For a long time my friend, Prof. Mortimer, had been experimenting with what he termed his theory of mental time; but I had known nothing of the nature of this theory until one day, in response to his request, I visited him at his laboratory. I found him bending over a young medical student, whom he had put into a state of hypnotic trance.
"A test of my theory, Claybridge," he whispered excitedly as I entered. "A moment ago I suggested to Bennet that this was the date of the battle of Waterloo. For him, it accordingly became so; for he described for me—and in French, mind you—a part of the battle at which he was present!"
"Present!" I exclaimed. "You mean that he is a reincarnation of—?"
"No, no," he interrupted impatiently. "You forget—or rather, you do not know—that time is a circle, all of whose parts are coexistent. By hypnotic suggestion, I moved his materiality line until it became tangent with the Waterloo segment of the circle. Whether in physical time the two have ever touched before, is of little matter."
Of course I understood nothing of this; but before I could ask for an explanation, he had turned back to his patient.
"Attila, the Hun, is sweeping down upon Rome with his hordes," he said. "You are with them. Tell me what you see."
For a moment, nothing happened; then before our very eyes, the young man's features seemed to undergo a change. His nose grew beak-shaped, while his forehead acquired a backward slant. His pale faee became ruddy, and his eyes changed from brown to grey-green. Suddenly he flung out his arms; and there burst from his lips a torrent of sounds of which Mortimer and I could make nothing except that they bore a strong resemblance to the old Teutonic languages.
Mortimer let this continue for a moment or so before he recalled the boy from his trance.

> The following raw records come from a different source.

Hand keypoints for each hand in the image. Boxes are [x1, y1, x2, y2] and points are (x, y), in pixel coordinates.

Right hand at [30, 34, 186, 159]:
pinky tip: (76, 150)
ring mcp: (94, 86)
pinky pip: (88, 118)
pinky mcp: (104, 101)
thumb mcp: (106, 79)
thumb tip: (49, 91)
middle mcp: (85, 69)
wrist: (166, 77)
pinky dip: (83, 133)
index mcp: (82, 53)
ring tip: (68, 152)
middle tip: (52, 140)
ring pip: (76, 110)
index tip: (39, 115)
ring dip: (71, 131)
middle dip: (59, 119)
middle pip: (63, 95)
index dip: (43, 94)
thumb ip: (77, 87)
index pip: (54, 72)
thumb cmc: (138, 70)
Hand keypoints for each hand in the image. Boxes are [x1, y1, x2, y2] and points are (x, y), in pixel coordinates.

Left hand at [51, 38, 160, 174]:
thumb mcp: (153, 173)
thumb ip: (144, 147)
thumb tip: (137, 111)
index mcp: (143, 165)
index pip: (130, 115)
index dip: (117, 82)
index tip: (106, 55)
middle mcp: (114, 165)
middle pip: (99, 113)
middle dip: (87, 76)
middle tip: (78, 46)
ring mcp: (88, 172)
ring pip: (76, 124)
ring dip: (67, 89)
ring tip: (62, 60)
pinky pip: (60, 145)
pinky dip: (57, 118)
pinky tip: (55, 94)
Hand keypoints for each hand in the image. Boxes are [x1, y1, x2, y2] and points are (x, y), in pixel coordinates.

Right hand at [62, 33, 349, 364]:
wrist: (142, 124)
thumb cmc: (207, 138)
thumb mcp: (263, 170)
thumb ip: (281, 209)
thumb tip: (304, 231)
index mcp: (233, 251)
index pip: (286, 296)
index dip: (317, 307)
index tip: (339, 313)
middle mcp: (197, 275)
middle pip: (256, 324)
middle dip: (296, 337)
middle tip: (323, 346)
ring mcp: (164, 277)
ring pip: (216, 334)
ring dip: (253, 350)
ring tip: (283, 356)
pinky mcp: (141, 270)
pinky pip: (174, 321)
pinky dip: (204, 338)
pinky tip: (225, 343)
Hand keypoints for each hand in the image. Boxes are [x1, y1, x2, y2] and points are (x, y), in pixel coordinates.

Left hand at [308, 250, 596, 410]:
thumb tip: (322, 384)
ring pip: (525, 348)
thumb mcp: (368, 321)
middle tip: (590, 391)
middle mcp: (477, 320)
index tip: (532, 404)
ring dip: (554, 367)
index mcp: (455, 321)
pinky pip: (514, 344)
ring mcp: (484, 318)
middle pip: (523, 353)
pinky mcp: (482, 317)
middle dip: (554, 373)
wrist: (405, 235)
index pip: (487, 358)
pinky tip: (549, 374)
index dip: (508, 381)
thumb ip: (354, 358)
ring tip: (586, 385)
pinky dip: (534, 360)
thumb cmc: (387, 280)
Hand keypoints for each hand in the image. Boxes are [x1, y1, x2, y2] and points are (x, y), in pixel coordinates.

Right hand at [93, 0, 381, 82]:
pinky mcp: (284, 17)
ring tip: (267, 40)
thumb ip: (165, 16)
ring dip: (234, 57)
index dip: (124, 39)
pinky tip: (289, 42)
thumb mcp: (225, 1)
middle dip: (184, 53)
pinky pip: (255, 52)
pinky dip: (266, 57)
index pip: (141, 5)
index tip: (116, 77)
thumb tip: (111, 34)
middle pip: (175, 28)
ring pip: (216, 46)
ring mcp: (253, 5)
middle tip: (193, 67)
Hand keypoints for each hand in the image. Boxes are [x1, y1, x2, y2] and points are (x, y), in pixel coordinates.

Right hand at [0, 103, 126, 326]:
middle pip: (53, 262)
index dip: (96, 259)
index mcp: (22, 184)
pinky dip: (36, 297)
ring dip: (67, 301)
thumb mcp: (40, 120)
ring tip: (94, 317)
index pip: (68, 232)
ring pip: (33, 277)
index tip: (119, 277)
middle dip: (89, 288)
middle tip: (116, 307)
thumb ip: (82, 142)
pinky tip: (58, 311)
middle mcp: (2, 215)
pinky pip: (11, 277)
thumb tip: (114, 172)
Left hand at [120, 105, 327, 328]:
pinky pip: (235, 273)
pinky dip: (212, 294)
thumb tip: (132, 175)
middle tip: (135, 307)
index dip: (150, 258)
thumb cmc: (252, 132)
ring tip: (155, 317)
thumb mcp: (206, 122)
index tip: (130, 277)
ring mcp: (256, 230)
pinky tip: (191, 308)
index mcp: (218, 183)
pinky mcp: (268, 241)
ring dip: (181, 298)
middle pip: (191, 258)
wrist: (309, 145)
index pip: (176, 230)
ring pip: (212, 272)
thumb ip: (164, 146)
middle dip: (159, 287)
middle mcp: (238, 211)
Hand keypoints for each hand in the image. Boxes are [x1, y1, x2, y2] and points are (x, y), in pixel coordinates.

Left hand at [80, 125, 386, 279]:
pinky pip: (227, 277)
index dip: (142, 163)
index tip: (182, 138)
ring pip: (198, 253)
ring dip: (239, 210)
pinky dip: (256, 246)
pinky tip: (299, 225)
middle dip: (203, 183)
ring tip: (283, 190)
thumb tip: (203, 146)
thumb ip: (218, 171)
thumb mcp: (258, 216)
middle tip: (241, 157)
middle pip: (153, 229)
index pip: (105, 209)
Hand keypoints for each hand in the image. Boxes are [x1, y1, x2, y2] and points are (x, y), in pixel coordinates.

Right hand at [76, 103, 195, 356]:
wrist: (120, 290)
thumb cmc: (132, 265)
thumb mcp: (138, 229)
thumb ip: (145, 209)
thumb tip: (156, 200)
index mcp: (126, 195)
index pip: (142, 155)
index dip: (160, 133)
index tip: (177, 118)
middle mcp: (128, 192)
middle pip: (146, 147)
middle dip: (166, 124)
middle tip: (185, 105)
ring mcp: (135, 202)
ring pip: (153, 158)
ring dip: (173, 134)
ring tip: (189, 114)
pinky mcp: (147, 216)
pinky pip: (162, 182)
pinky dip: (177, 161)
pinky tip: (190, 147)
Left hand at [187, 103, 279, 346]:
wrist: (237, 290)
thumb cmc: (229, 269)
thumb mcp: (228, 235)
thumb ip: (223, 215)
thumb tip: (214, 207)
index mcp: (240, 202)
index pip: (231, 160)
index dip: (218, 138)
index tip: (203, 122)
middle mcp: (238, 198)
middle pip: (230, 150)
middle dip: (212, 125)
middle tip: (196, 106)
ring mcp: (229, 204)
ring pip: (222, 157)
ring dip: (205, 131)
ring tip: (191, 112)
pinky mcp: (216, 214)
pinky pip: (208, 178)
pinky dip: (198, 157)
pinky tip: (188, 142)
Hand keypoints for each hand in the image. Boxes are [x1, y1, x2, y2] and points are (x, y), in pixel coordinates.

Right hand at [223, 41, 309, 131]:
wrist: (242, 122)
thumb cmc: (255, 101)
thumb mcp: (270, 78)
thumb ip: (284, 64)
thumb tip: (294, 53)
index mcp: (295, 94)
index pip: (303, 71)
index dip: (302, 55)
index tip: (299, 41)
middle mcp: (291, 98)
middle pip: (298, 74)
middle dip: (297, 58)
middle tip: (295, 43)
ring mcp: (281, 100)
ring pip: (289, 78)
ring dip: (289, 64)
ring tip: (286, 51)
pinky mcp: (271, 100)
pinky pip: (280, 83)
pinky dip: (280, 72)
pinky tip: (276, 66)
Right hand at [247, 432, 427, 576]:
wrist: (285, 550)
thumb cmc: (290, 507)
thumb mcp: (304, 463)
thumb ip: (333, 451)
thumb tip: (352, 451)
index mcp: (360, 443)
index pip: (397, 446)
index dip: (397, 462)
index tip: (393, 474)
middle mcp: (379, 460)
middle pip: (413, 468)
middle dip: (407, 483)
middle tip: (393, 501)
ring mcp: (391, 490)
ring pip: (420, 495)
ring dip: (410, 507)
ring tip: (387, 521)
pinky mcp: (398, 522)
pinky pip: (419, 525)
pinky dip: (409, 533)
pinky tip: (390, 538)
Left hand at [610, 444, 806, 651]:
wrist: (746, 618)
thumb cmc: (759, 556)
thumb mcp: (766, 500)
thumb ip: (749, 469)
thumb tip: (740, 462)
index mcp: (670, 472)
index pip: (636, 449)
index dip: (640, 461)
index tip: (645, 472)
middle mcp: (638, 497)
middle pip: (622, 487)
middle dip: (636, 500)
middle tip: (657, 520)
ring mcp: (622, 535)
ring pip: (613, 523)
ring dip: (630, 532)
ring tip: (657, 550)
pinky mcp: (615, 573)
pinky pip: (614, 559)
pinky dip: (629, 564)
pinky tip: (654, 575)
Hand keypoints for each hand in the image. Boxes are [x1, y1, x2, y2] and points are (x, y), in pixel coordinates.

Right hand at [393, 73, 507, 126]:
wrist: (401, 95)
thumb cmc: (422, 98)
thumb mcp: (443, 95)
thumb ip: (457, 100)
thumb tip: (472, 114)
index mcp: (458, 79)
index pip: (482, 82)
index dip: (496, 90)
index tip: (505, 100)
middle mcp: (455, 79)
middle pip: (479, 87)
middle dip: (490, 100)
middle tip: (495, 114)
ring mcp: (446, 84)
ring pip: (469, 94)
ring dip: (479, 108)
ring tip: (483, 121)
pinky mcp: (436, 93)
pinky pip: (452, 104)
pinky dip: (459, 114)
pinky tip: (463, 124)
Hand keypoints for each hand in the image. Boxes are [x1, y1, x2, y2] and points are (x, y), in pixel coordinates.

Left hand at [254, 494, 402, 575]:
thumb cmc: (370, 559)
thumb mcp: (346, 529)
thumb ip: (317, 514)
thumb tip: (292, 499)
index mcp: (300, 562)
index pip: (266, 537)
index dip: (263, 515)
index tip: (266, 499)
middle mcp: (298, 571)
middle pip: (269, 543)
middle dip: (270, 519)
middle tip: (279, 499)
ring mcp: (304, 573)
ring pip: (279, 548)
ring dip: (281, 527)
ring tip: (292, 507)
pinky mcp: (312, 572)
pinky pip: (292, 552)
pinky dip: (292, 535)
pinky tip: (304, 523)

To my surprise, young Bennet was, upon awakening, quite his usual self without any trace of Hun feature. He spoke, however, with a feeling of weariness.
"Now," I said when Mortimer and I were alone, "would you mind telling me what it is all about?"
He smiled. "Time," he began, "is of two kinds; mental and physical. Of these, mental is the real; physical the unreal; or, we might say, the instrument used to measure the real.